* _Your goal_: Return every line of the records below verbatim, with no pictures in the copy.

[[ Records for the exercise open ]]

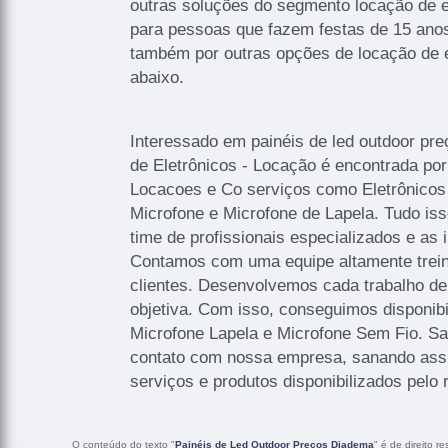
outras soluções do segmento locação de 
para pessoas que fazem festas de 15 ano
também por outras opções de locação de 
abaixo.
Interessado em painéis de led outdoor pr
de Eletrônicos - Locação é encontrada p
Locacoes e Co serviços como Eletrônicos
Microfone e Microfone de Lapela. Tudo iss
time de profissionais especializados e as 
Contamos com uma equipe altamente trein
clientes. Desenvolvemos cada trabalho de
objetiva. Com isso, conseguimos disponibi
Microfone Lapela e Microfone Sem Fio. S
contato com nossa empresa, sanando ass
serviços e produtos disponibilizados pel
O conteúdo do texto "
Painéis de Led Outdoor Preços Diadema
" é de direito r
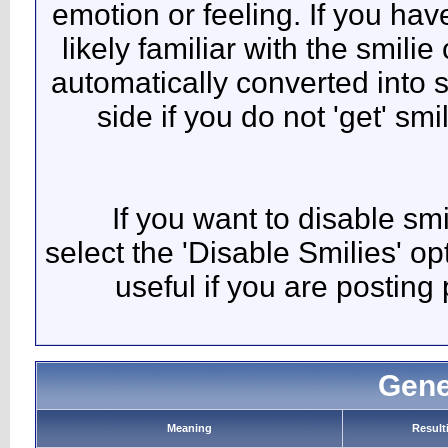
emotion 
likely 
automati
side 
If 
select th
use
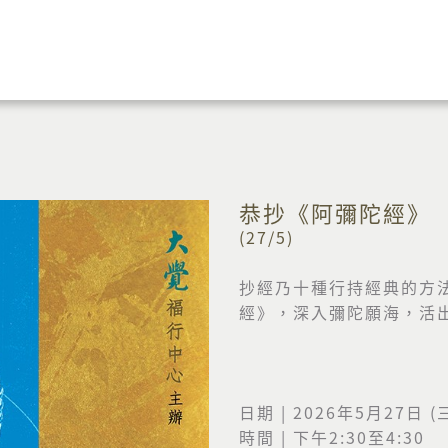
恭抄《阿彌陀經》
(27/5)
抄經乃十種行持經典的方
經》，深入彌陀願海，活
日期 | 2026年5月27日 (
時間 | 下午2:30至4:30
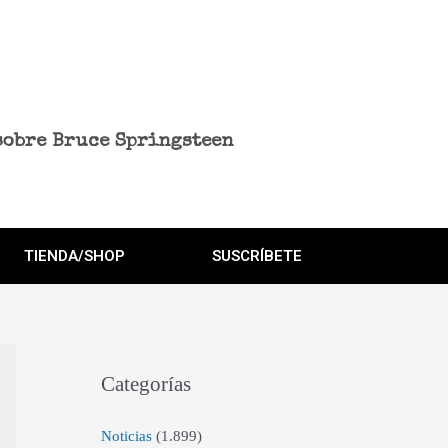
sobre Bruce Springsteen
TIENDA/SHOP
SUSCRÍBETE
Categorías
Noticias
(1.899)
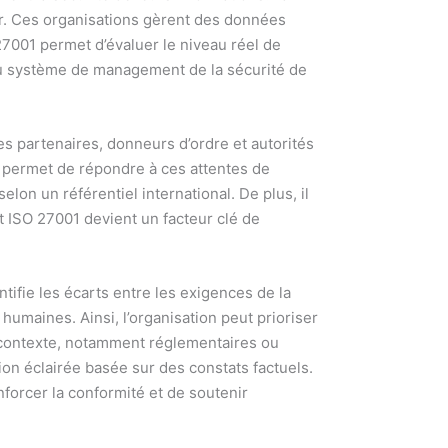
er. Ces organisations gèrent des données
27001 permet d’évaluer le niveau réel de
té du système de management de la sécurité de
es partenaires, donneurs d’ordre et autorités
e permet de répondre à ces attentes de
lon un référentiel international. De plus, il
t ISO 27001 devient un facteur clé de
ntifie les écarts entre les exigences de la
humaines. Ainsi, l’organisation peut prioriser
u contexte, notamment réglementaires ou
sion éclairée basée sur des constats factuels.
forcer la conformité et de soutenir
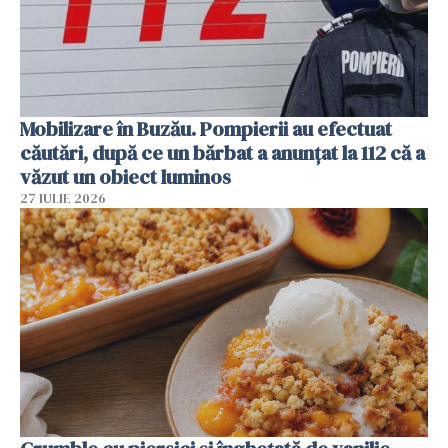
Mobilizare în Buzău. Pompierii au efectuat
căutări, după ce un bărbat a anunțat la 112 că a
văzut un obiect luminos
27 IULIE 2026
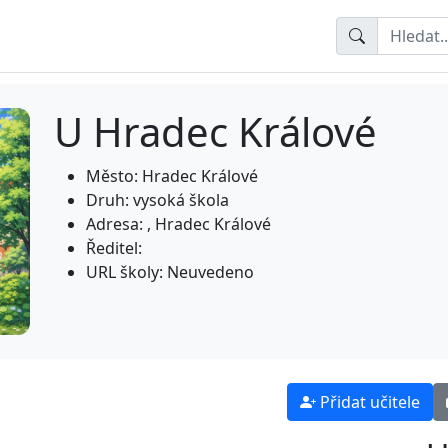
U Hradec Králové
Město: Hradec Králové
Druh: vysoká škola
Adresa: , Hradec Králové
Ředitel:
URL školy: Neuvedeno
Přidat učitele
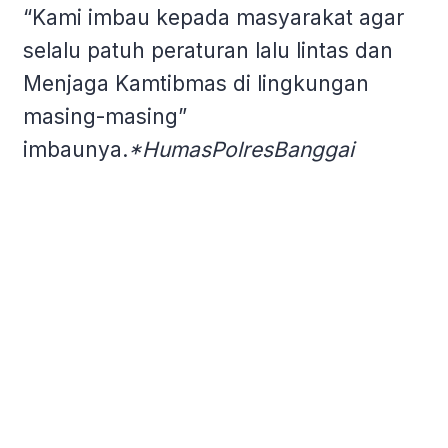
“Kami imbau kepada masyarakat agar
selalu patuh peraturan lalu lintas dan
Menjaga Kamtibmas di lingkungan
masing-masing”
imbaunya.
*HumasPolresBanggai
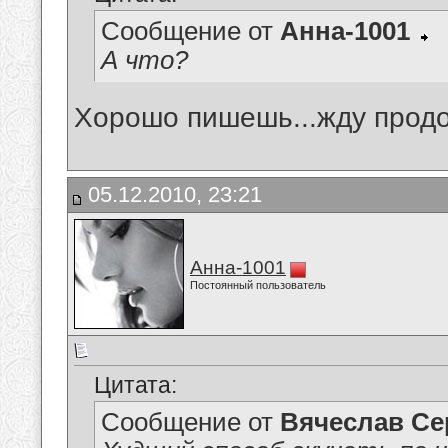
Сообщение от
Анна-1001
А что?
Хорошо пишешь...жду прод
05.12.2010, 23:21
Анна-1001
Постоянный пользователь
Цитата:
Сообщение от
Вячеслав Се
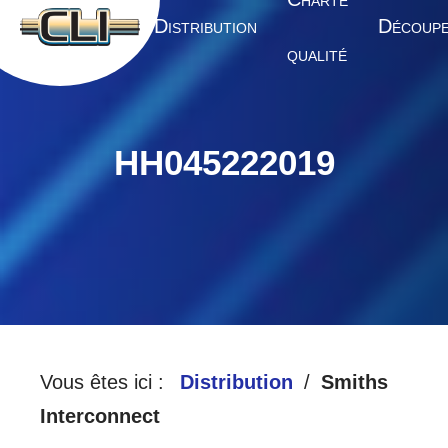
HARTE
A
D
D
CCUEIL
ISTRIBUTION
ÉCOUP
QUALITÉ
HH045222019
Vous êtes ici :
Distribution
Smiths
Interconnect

[[ Records for the exercise closed ]]

* _Solution for this exercise_:
outras soluções do segmento locação de 
para pessoas que fazem festas de 15 ano
também por outras opções de locação de 
abaixo.
Interessado em painéis de led outdoor pr
de Eletrônicos - Locação é encontrada p
Locacoes e Co serviços como Eletrônicos
Microfone e Microfone de Lapela. Tudo iss
time de profissionais especializados e as 
Contamos com uma equipe altamente trein
clientes. Desenvolvemos cada trabalho de
objetiva. Com isso, conseguimos disponibi
Microfone Lapela e Microfone Sem Fio. S
contato com nossa empresa, sanando ass
serviços e produtos disponibilizados pel
O conteúdo do texto "
Painéis de Led Outdoor Preços Diadema
" é de direito r
emotion 
likely 
automati
side 
If 
select th
use
恭抄《阿彌陀經》
(27/5)
抄經乃十種行持經典的方
經》，深入彌陀願海，活
日期 | 2026年5月27日 (
時間 | 下午2:30至4:30
sobre Bruce Springsteen
TIENDA/SHOP
SUSCRÍBETE
Categorías
Noticias
(1.899)
er. Ces organisations gèrent des données
27001 permet d’évaluer le niveau réel de
té du système de management de la sécurité de
es partenaires, donneurs d’ordre et autorités
e permet de répondre à ces attentes de
lon un référentiel international. De plus, il
t ISO 27001 devient un facteur clé de
ntifie les écarts entre les exigences de la
humaines. Ainsi, l’organisation peut prioriser
u contexte, notamment réglementaires ou
sion éclairée basée sur des constats factuels.
forcer la conformité et de soutenir
Mobilizare în Buzău. Pompierii au efectuat
căutări, după ce un bărbat a anunțat la 112 că a
văzut un obiect luminos
27 IULIE 2026
U Hradec Králové
Město: Hradec Králové
Druh: vysoká škola
Adresa: , Hradec Králové
Ředitel:
URL školy: Neuvedeno
Přidat učitele
“Kami imbau kepada masyarakat agar
selalu patuh peraturan lalu lintas dan
Menjaga Kamtibmas di lingkungan
masing-masing”
imbaunya.
*HumasPolresBanggai
Сообщение от
Анна-1001
А что?
Хорошо пишешь...жду прод
05.12.2010, 23:21
Анна-1001
Постоянный пользователь
Цитата:
Сообщение от
Вячеслав Се
HARTE
A
D
D
CCUEIL
ISTRIBUTION
ÉCOUP
QUALITÉ
HH045222019
Vous êtes ici :
Distribution
Smiths
Interconnect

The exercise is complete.